What can be done about it?
!!Prevention!!: As the support of the muscles underneath the pelvic organs decreases, the strain on the ligaments holding them increases and they eventually stretch beyond the point of no return. Ensuring good body alignment and maintaining pelvic health and function of the muscles is key at any stage of life, but essential during your pregnancy and leading up to delivery. Restoring optimal function of the core abdominal muscles and learning how to properly relax the pelvic floor muscles for bowel movements can help to decrease the overall pushing and strain required. Preparing your body for pregnancy to increase the space in the pelvic outlet (obstetrical conjugate) and yield of the pelvic floor muscles can help to decrease the amount of force required to get the baby out (read less Valsava-ing), as well as prevent perineal tearing for the best possible function of the pelvic floor muscles post-delivery (Check out our prenatal group classes or private bundles to book your session).

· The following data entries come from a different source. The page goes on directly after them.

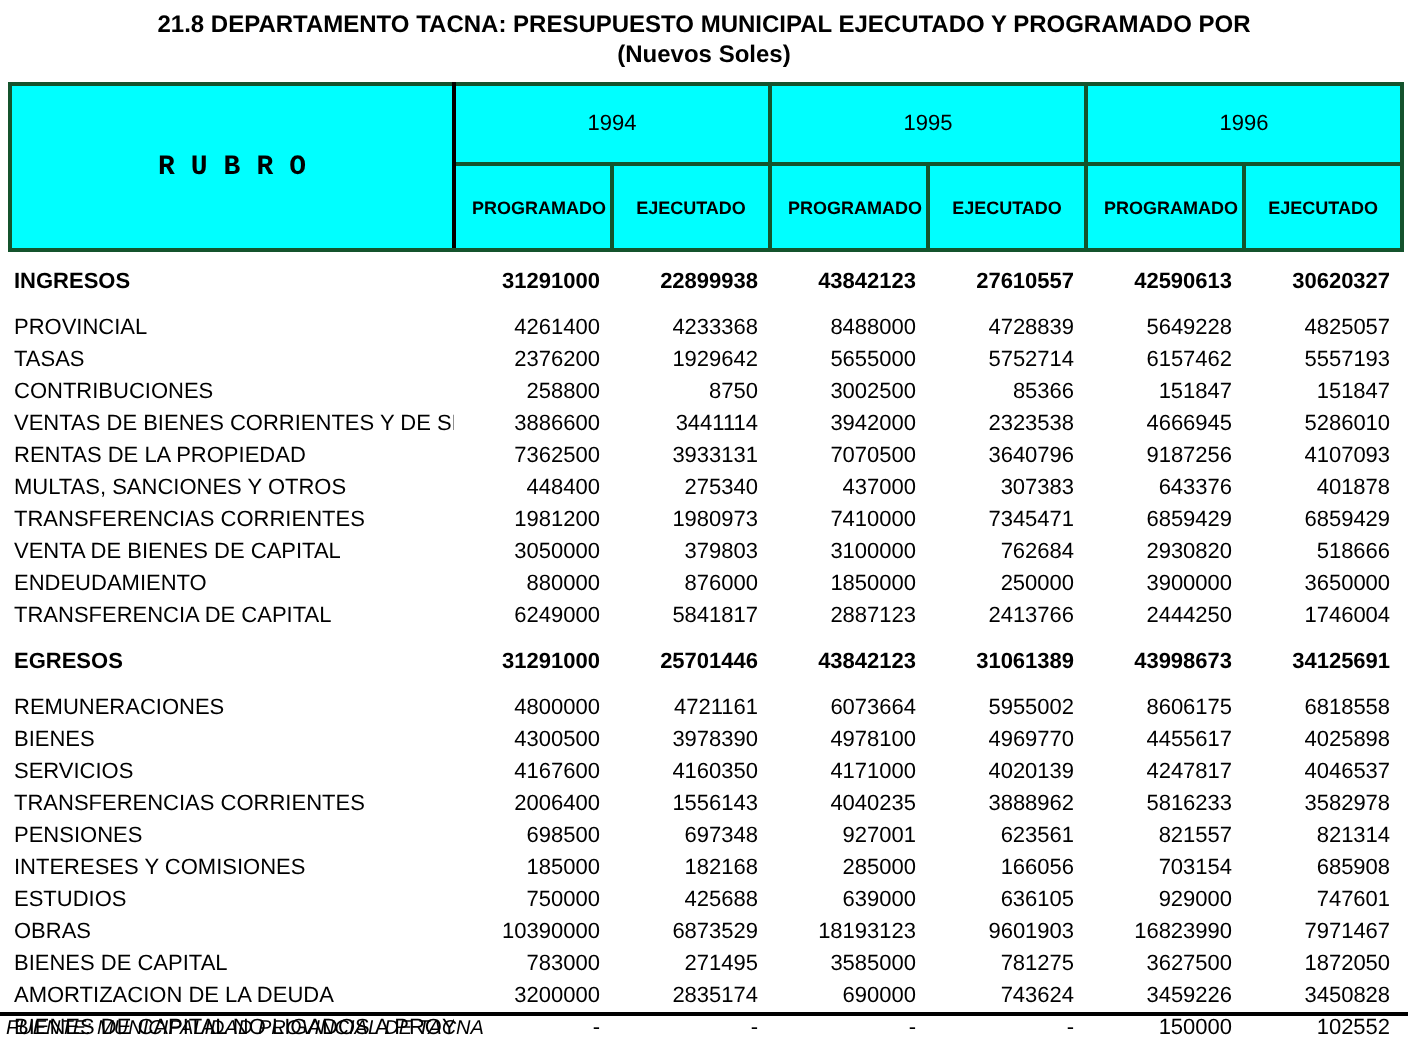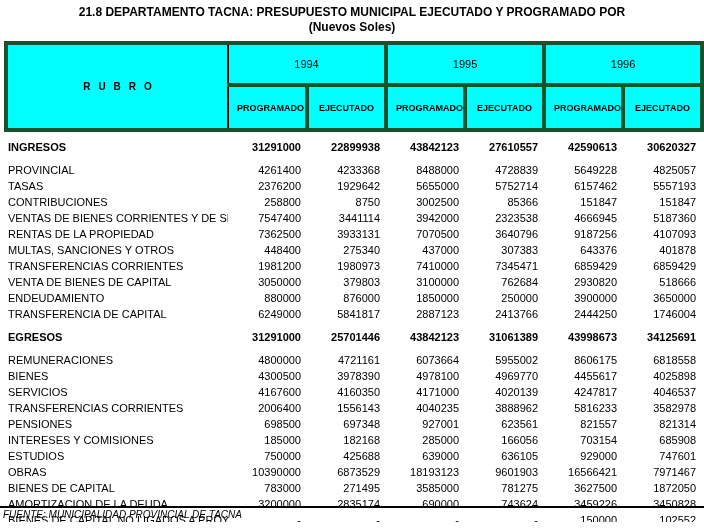--- a/index.html
+++ b/index.html
@@ -28,7 +28,7 @@
   }
   thead th {
     background: #00ffff;
-    border: 4px solid #14532d;
+    border: 2px solid #14532d;
     font-size: 9px;
     font-weight: bold;
     text-align: center;

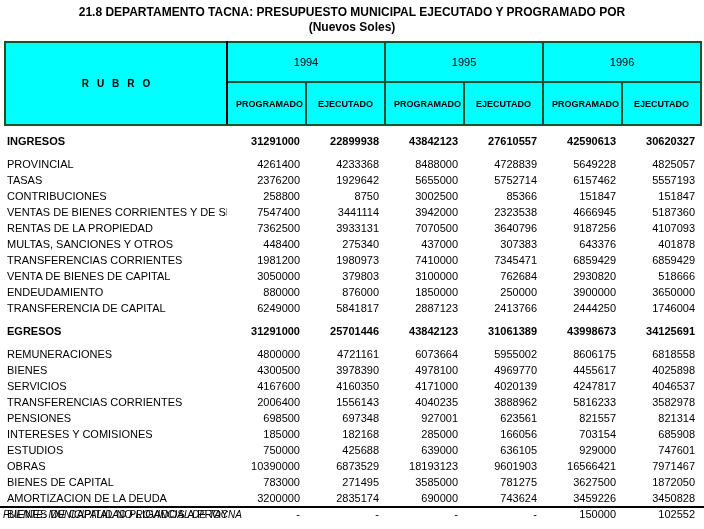--- a/index.html
+++ b/index.html
@@ -36,10 +36,11 @@
   }
   thead { border: 2px solid #000000; }
   th.rubro {
-    font-size: 10px;
+    font-size: 14px;
     letter-spacing: 8px;
     text-indent: 8px;
     border-right: 2px solid #000000;
+    font-family: Liberation Mono, monospace;
   }
   th.year {
     font-size: 11px;

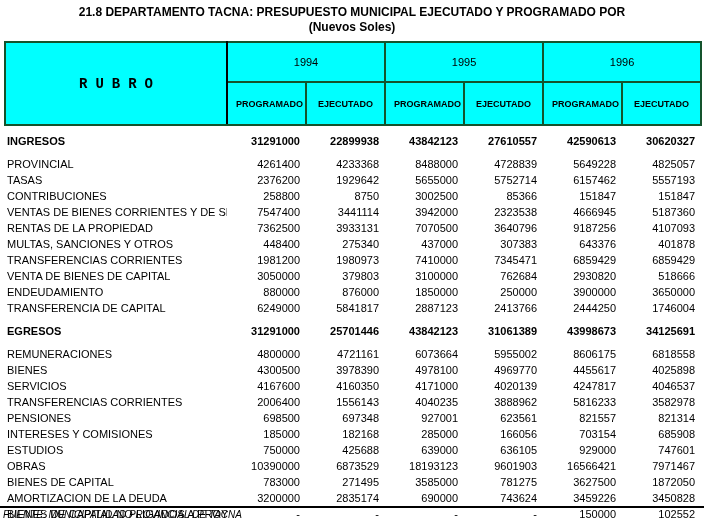--- a/index.html
+++ b/index.html
@@ -149,7 +149,7 @@
         </tr>
         <tr class="item-row">
           <td class="label">VENTAS DE BIENES CORRIENTES Y DE SERV.</td>
-          <td class="num">7547400</td>
+          <td class="num">3886600</td>
           <td class="num">3441114</td>
           <td class="num">3942000</td>
           <td class="num">2323538</td>

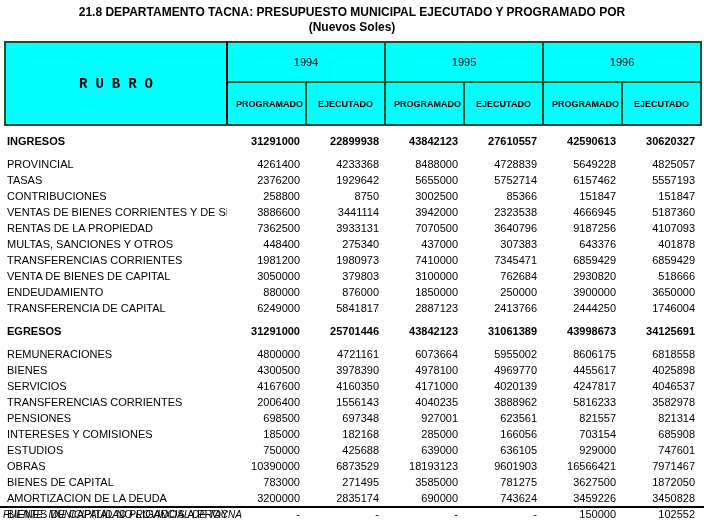--- a/index.html
+++ b/index.html
@@ -154,7 +154,7 @@
           <td class="num">3942000</td>
           <td class="num">2323538</td>
           <td class="num">4666945</td>
-          <td class="num">5187360</td>
+          <td class="num">5286010</td>
         </tr>
         <tr class="item-row">
           <td class="label">RENTAS DE LA PROPIEDAD</td>

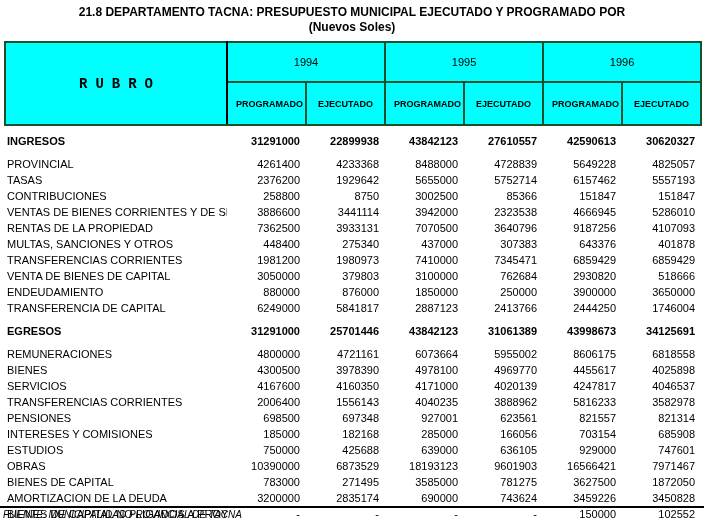--- a/index.html
+++ b/index.html
@@ -288,7 +288,7 @@
           <td class="num">6873529</td>
           <td class="num">18193123</td>
           <td class="num">9601903</td>
-          <td class="num">16566421</td>
+          <td class="num">16823990</td>
           <td class="num">7971467</td>
         </tr>
         <tr class="item-row">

If you already have a prolapse, here are four things you must do immediately:
Stop wearing any positive-heeled shoes
Quit sucking in your stomach
Get off of your sacrum and tailbone
Minimize any impact and downward-pressure causing activities (this includes any running, jumping, straining, sit-ups/crunches and heavy lifting)
Then go see a Pelvic Heath Physio or Restorative Exercise Specialist
Pelvic Health Physiotherapy: A physiotherapist is able to assess if you have a prolapse and provide a biomechanical assessment to determine what habits, movement patterns or muscular function may be contributing to your pelvic floor dysfunction. They will also teach you different techniques to manage the symptoms of prolapse eg. incomplete bladder or bowel emptying, pelvic pain, and begin an exercise program to begin improving your pelvic health and core function.
Pessary: A pessary is a disc-like rubber device (similar to a menstrual Diva cup) inserted into the vagina to help support the vaginal walls and lift the prolapsed organ. This can be helpful in decreasing the pressure on the pelvic floor muscles and allow them to begin to recover and retrain their function. It can be a short-term solution for managing the associated symptoms until your pelvic floor function has improved or for longer-term use. There are many different types of pessaries and getting fitted by a continence nurse or pelvic health physiotherapist will often help you to achieve the best results. Since a pessary can be temporary and there are many less associated risks compared to surgery, I would advise any woman considering surgery for prolapse to try all conservative measures first.
Surgery: Often (hopefully) a last resort as a treatment option, surgery for POP is a permanent intervention but not a guaranteed success and usually does not last for more than 10 years. It is only considered when the symptoms are very severe and usually if the prolapse is protruding outside of the body. Surgery involves reinforcing the vaginal walls with stitches or a type of mesh and following surgery, any impact or heavy lifting activities are limited for a number of months at the minimum.
The bottom line (no pun intended) is that maintaining your pelvic health and alignment is imperative in prevention of pelvic floor dysfunction and conservative treatment should always be tried first before surgery.